O nível de oxigênio no cume do Everest é apenas um terço do presenciado no nível do mar. Além disso, a temperatura chega a congelantes -50 °C. Essas condições não são nem um pouco favoráveis à sobrevivência humana. Por esse motivo, é impressionante que o alpinista Babu Chhiri Sherpa tenha conseguido ficar 21 horas no cume, sem oxigênio suplementar, em 1999.
Cemitério aéreo
Durante todos os anos de tentativas intermináveis de escalada do Everest, cerca de 300 alpinistas morreram tentando cumprir essa missão. Estima-se que existam pelo menos 200 cadáveres nas encostas do Everest, sendo a maioria localizada ao redor da Zona da Morte.

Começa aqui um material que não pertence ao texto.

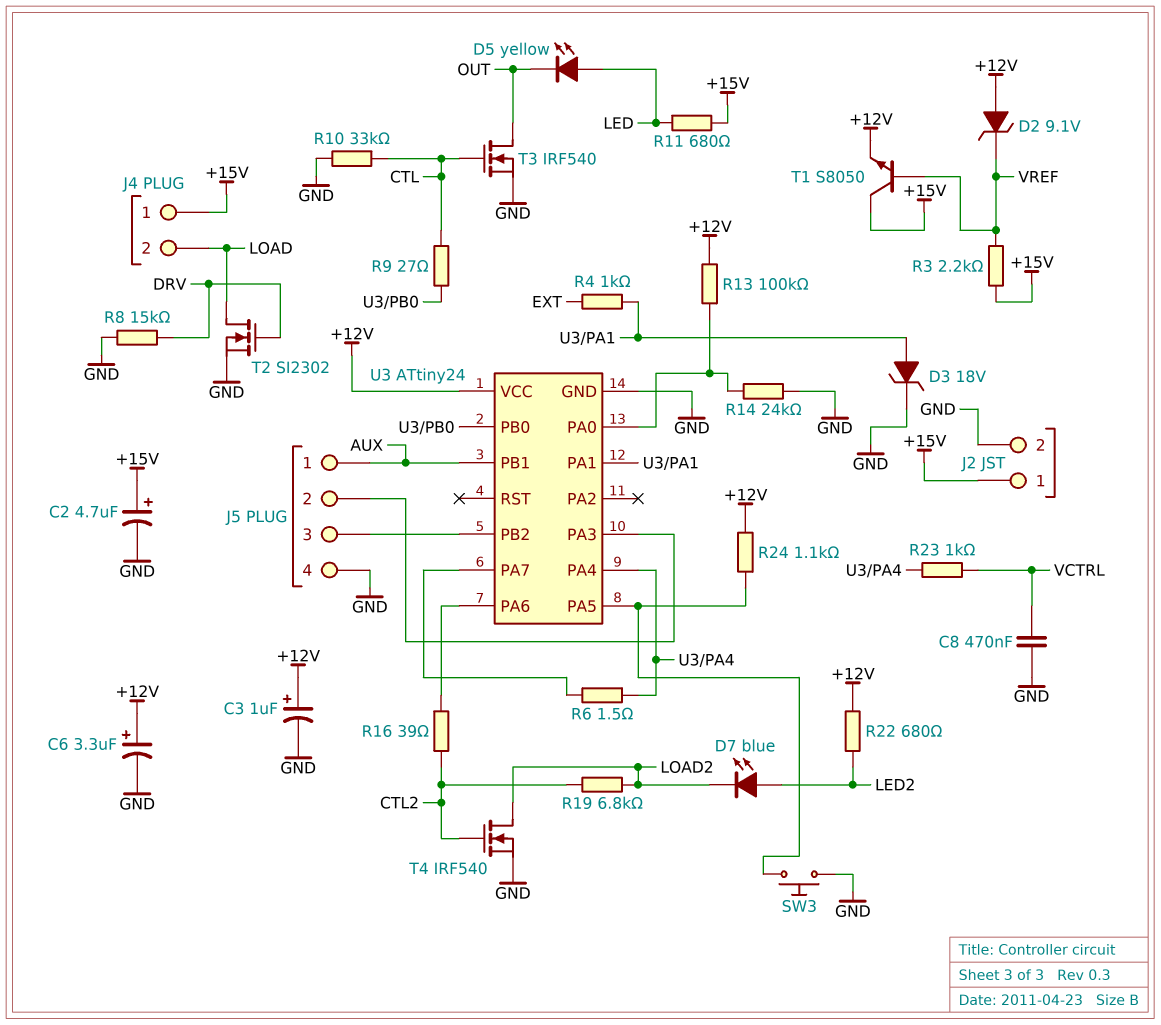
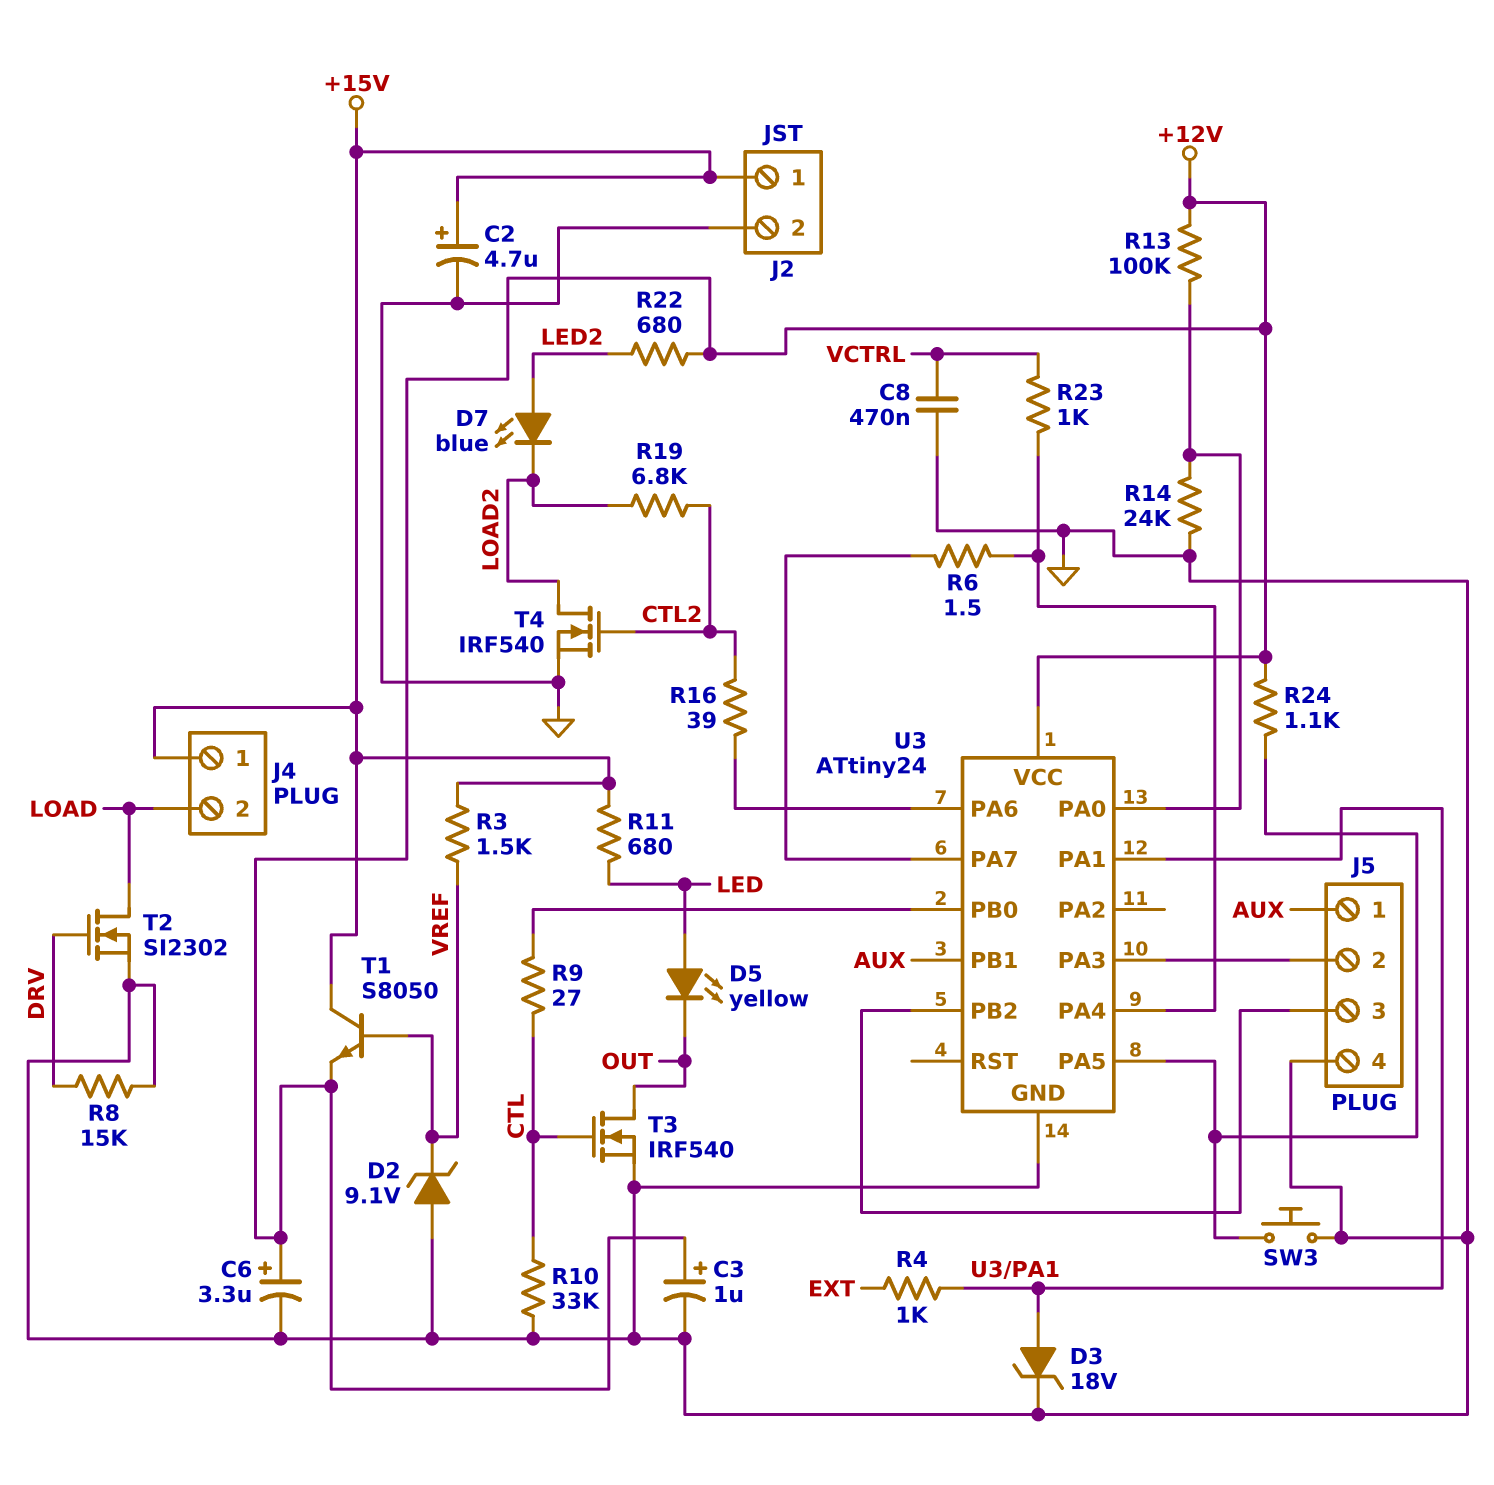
D2: zener 9.1V (A +12V, K VREF) -> zener 9.1V (A GND, K VREF)
R3: 2.2k (+15V, VREF) -> 1.5k (+15V, VREF)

Por conta da temperatura congelante, os cadáveres são mumificados. Derrubar os corpos da montanha é algo extremamente perigoso e não aconselhado. Por esse motivo, as pessoas são deixadas como morreram no local. Ocasionalmente, famílias tentam missões de resgate para recuperar o corpo de um ente querido, mas a missão pode custar mais de US$ 40 mil.